MUNICH — A year ago, Angela Merkel, Germany’s charming new chancellor, was in the final phase of her election campaign. The incumbent, Gerhard Schroeder, lagged so far behind her Christian Democrats (CDU) in public opinion polls that she thought she would win a landslide victory and could therefore afford to expound on the cruelties of the liberal austerity program delineated in her electoral campaign. She even announced a value-added tax increase (which her new government has, indeed, decided to implement in 2007).
But German voters did not appreciate her honesty. When she named law professor Paul Kirchhoff, who advocated a flat tax, as her candidate for finance minister, Merkel’s electoral cakewalk turned into a nightmare. She lost nearly her entire lead, and in the end won by only a tiny margin — a margin too small to form her preferred coalition with the liberal Free Democrats.
Instead, she had to form a coalition with Schroeder’s Social Democrats (SPD), though without Schroeder himself.
Merkel’s first year of government will soon be over. It has been successful in terms of international relations. She won the respect of her European Union partners and managed to salve Germany’s damaged relationship with the United States. Her unpretentious manner and intellectual capacity (she holds a doctorate in physics) quickly won her the respect of many, even of Russian President Vladimir Putin, whose language she speaks fluently.
However, Merkel has disappointed everyone who hoped that she would continue and even expand Schroeder’s domestic economic reform agenda. While her party program speaks of opening union contracts, relaxing job protection and, in particular, overhauling the incentive structure of the welfare system, her government has been mostly silent about these issues. The cautious steps toward wage subsidies that her government has taken are mere window dressing and cannot be taken seriously.

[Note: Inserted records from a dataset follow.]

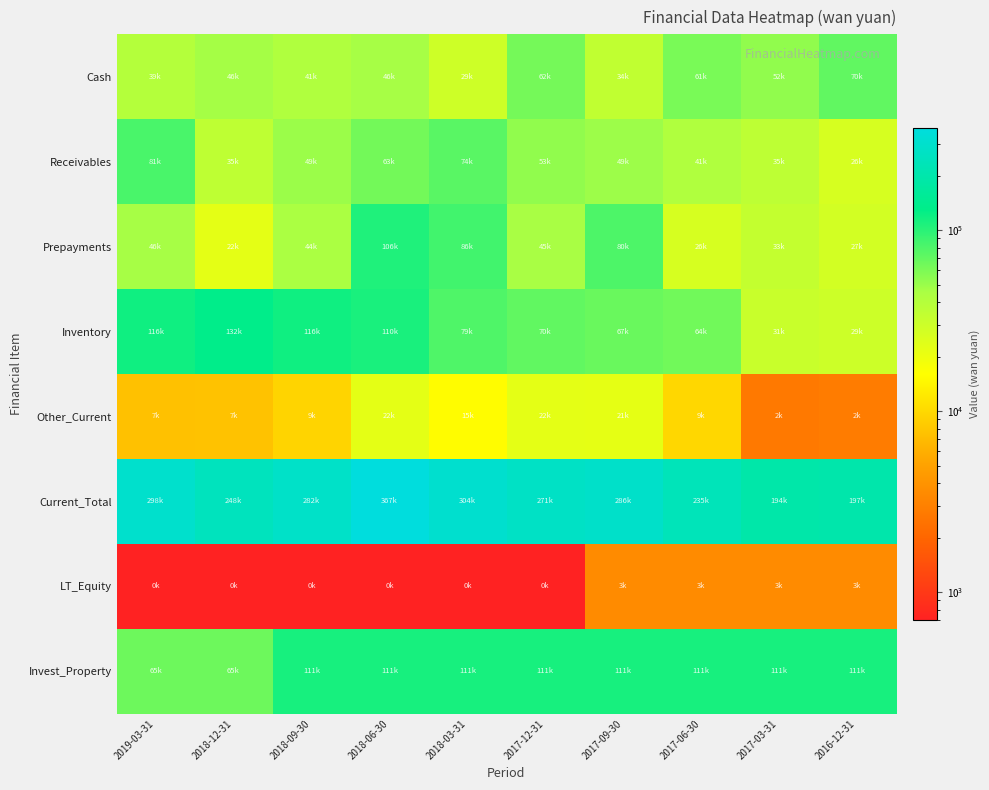

Between 2017-06-30 and 2018-06-30, which is larger?

2017-06-30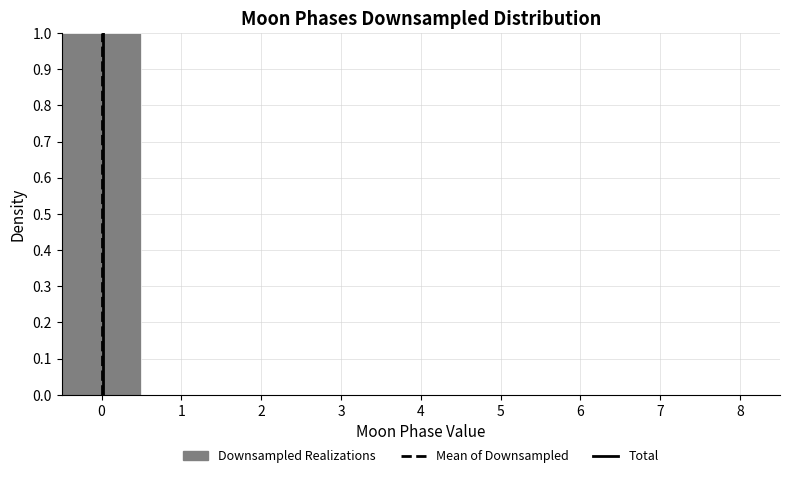

Over which range of the x-axis is the bar tallest?

-0.5 to 0.5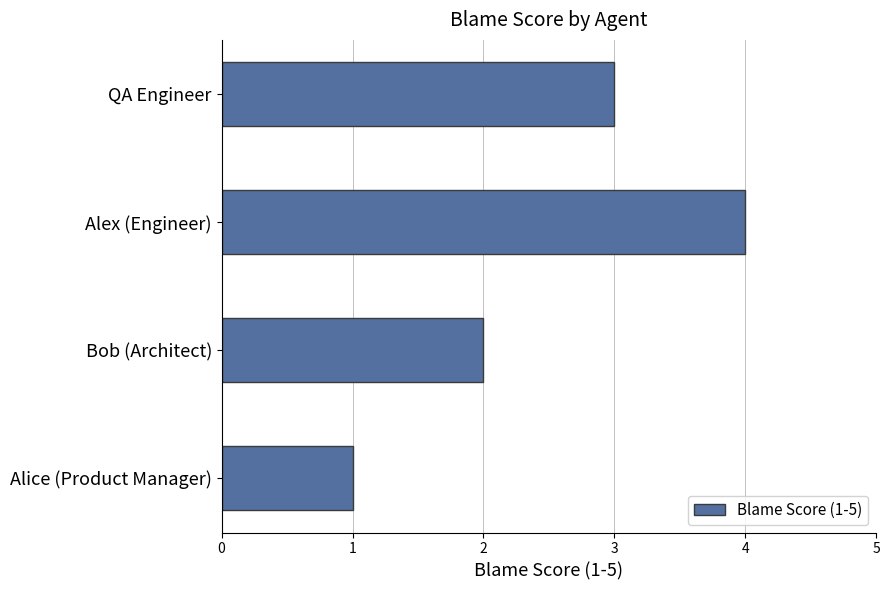

What is the maximum value shown in the chart?

4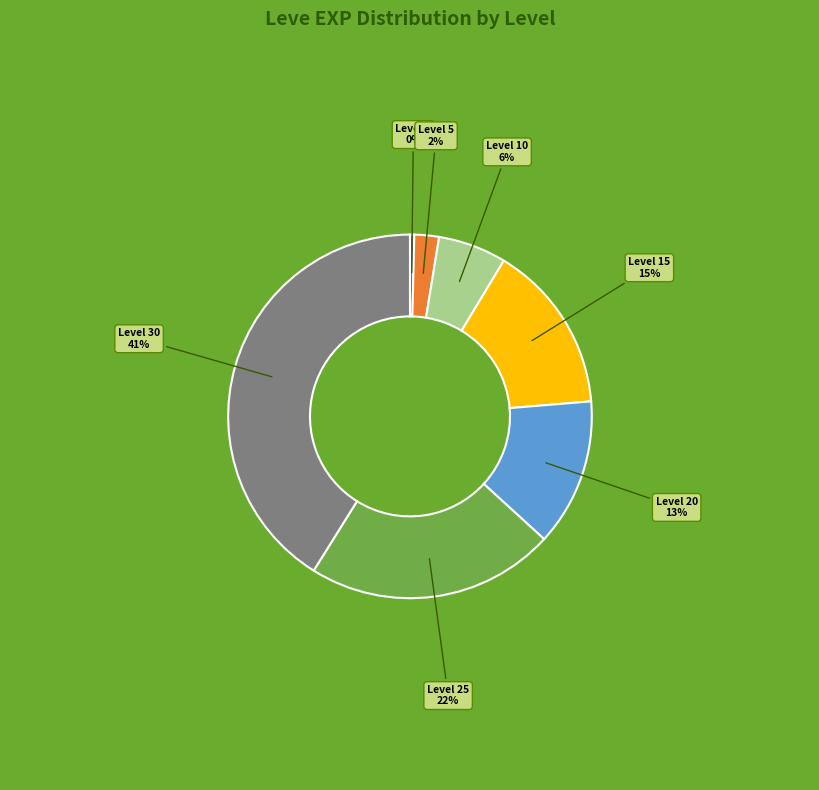

How many segments does this pie chart have?

7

Thus Merkel has so far dampened any hope that the important and hard reforms that she announced during her campaign and that Germany urgently needs will be carried out under the CDU-SPD “grand coalition” government. To be sure, she has put health-care reform and a reform of company taxation on the agenda, but the plans presented so far give no indication of a major breakthrough.

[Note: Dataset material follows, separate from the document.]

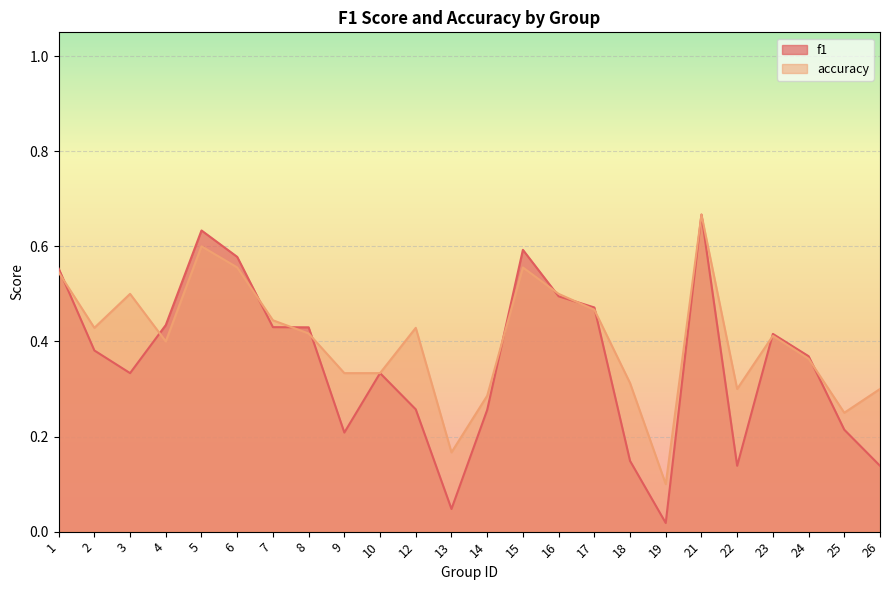

Read the accuracy value at 18.

0.3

This stagnation in policymaking has been heavily criticized by the media and the influential Wirtschaftsrat (Economic Council), an association of entrepreneurs who sympathize with the CDU. Even Germany’s Christian Democratic president, Horst Koehler, has continually reminded the government of the need to press ahead with economic reforms to pave the way for sustainable growth.
So why does Merkel not dare more? Why is she not sticking to the announcements she made during her campaign?
The superficial answer is that her coalition partner, the SPD, is not willing to go further. But if this is the explanation, the next question is why the SPD is unwilling to continue Schroeder’s reform course. Such questions lead to the real explanation of Germany’s political stagnation: There is simply no popular majority in favor of liberal reforms, because in the near term such reforms would create too many losers. Germany’s extensive welfare system spends 31 percent of the country’s GDP for entitlement programs operated by the government sector.
No less than 41 percent of the voting-age adult population lives primarily on government transfers such as state pensions, full-scale public stipends, unemployment benefits, disability benefits, and social assistance. (In East Germany, the figure is a whopping 47 percent.)
Among those adults who actually vote, recipients of public transfers form a clear majority. Indeed, the upper 10 percent of income recipients pay more than 50 percent of aggregate income tax revenue, and the upper 20 percent pays about 80 percent, while 40 percent of income recipients pay no income taxes whatsoever. Small wonder that a huge majority of the population — and even a slight majority of CDU voters — prefer a strengthening of the welfare state to a more market-oriented system.
The SPD learned about these preferences the hard way, when Schroeder’s liberal reforms, as cautious as they were, prompted an internal revolt and induced his predecessor as party chairman and temporary former Minister of Finance Oskar Lafontaine to desert the SPD and found a new party. Lafontaine now plays directly on the preferences of public transfer recipients and firmly occupies the left margin of German politics, dreaming the dream of the everlasting welfare state that can draw on unlimited resources.
Indeed, after Lafontaine’s “The Left” party merged with eastern Germany’s ex-communists, it secured a firm base among voters, changing the political equilibrium in the country. Faced with the prospect of losing members and voters to the new party, the SPD simply cannot afford to continue Schroeder’s reform agenda.
Many Christian Democrats may be dreaming of the next election, and a new coalition with the Free Democrats — and perhaps the Greens — that would carry out the necessary welfare and labor market reforms. But the reality is that the CDU leadership is re-orienting the party toward more socialist attitudes in order to attract a larger share of the electorate, making postponement of the necessary reforms all but inevitable. In the midst of such political machinations, Germany is gradually losing its future.